Birkin with Gainsbourg and her daughters Kate and Charlotte, on vacation in St. Tropez.

Which brings us to the wicker basket that Jane carried to hold the diapers necessary for baby Kate, who accompanied Jane and Serge on their all-night outings. Charlotte was born in 1971, and she, too, went club-crawling. Jane left Serge in 1980 to live with the movie director Jacques Doillon, who, unlike Serge, was not a noctambule, so their baby daughter, Lou, born in 1982, went out only to lunches.

Jane Birkin was one of those generous people who give more than they get. She was in some 70 movies, recorded 20 albums, and was on the road performing almost until the end.

In 1989, after breaking up with Doillon, she lived with Lou, then seven years old, in a very Parisian little house on a sliver of courtyard between apartment buildings in Passy. She wrote with an ink pen, used a hardcover address book the size of a desk ledger, and wore those same clothes every day: faded baggy men’s jeans, sneakers, a shapeless sweater. She was 42, easing into middle age, her lids beginning to hang over her wide eyes, an actress without makeup untouched by cosmetic tweaks, easy and gentle and fun. You see her gallantry in the appetite she brought to playing the daffy, arty Mrs. Fortescue 10 years later in James Ivory’s A Soldier’s Daughter Never Cries.

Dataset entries
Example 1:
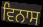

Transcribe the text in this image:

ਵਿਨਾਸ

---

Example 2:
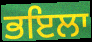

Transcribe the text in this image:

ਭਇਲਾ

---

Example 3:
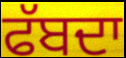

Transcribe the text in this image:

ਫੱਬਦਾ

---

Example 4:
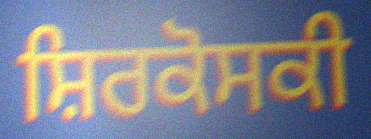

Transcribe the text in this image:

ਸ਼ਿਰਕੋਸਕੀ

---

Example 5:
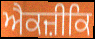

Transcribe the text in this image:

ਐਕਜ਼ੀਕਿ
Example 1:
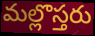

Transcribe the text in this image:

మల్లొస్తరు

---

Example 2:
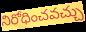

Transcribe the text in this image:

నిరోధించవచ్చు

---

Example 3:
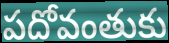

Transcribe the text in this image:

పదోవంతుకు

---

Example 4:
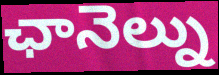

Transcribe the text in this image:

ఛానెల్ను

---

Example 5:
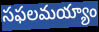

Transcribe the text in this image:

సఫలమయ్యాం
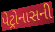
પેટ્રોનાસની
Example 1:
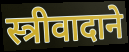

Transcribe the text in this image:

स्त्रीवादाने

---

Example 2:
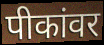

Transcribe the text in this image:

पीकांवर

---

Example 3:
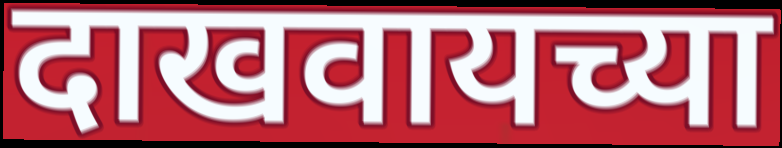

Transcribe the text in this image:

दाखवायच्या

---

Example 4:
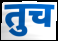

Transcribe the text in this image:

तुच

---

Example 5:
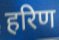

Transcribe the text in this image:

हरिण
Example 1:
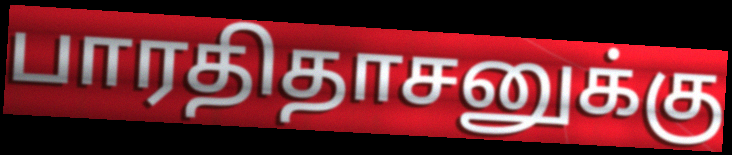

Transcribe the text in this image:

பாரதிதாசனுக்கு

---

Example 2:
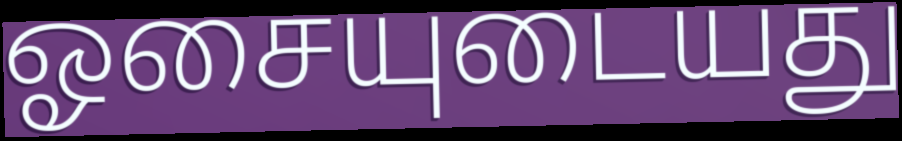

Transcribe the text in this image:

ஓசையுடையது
* * *
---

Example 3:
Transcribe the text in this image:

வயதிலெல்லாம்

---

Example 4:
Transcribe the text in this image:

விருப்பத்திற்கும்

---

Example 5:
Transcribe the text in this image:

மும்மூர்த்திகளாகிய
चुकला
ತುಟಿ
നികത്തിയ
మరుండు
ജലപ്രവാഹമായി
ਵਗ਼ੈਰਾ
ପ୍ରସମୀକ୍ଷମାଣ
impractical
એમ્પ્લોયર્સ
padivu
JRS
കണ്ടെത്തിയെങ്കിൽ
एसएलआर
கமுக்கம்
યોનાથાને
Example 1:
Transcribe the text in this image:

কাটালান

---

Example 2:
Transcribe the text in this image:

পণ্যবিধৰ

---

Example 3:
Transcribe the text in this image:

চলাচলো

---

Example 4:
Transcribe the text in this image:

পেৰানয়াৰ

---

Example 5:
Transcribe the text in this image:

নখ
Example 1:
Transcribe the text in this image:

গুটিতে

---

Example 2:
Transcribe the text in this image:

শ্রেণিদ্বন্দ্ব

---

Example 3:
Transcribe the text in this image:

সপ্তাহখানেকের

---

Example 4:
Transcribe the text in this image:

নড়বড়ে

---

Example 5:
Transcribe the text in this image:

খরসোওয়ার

:: AIM ::
Please print the section of the Jane Birkin text that begins at "Birkin with Gainsbourg" and stops after "only to lunches.", keeping its wording unchanged.

:: SOLUTION TO THIS TASK ::
Birkin with Gainsbourg and her daughters Kate and Charlotte, on vacation in St. Tropez.

Which brings us to the wicker basket that Jane carried to hold the diapers necessary for baby Kate, who accompanied Jane and Serge on their all-night outings. Charlotte was born in 1971, and she, too, went club-crawling. Jane left Serge in 1980 to live with the movie director Jacques Doillon, who, unlike Serge, was not a noctambule, so their baby daughter, Lou, born in 1982, went out only to lunches.